"""
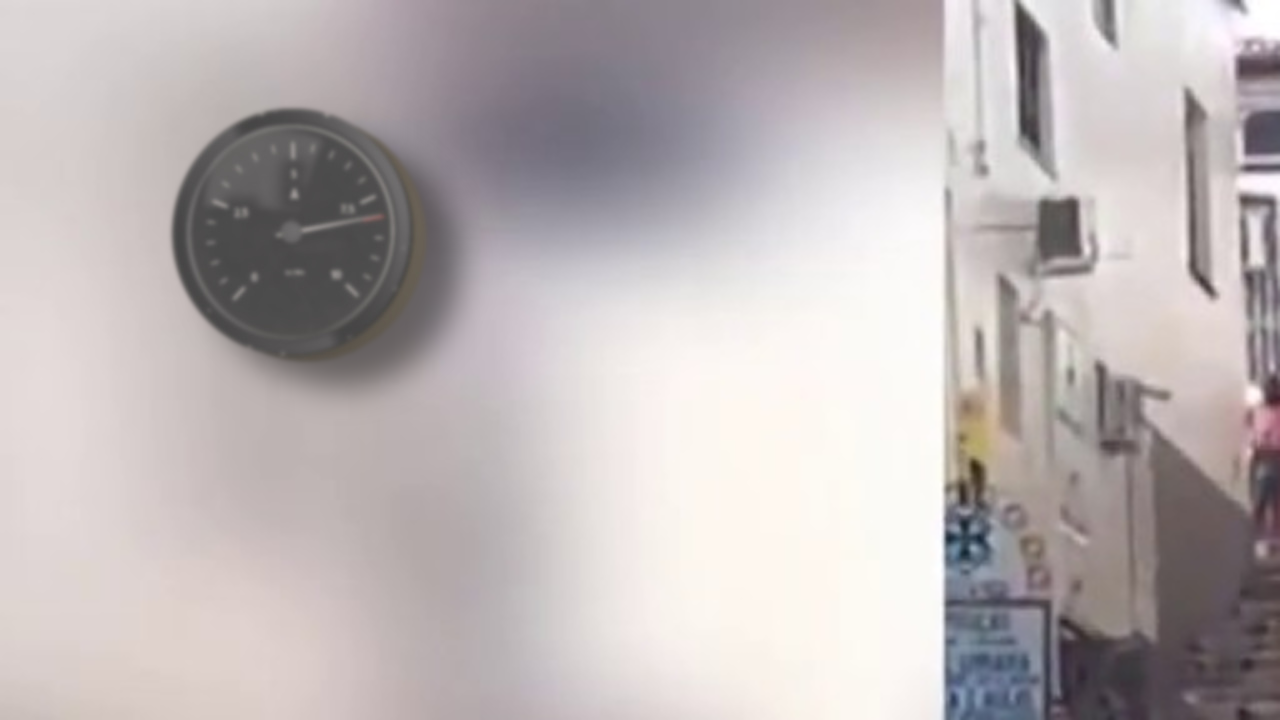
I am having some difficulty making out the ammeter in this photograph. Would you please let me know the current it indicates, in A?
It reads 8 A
"""
"""
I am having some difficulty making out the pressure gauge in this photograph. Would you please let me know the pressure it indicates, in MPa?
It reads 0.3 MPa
"""
"""
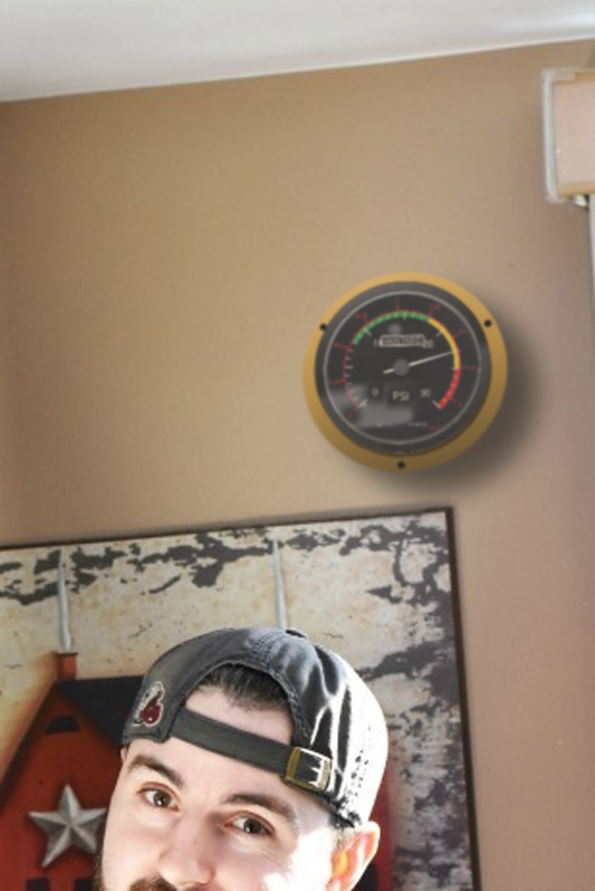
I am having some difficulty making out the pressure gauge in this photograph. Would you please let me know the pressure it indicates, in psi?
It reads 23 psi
"""
## Exercise brief
Count the lines in the records above that contain the string "photograph", and reply with that number alone.

## Written reply
3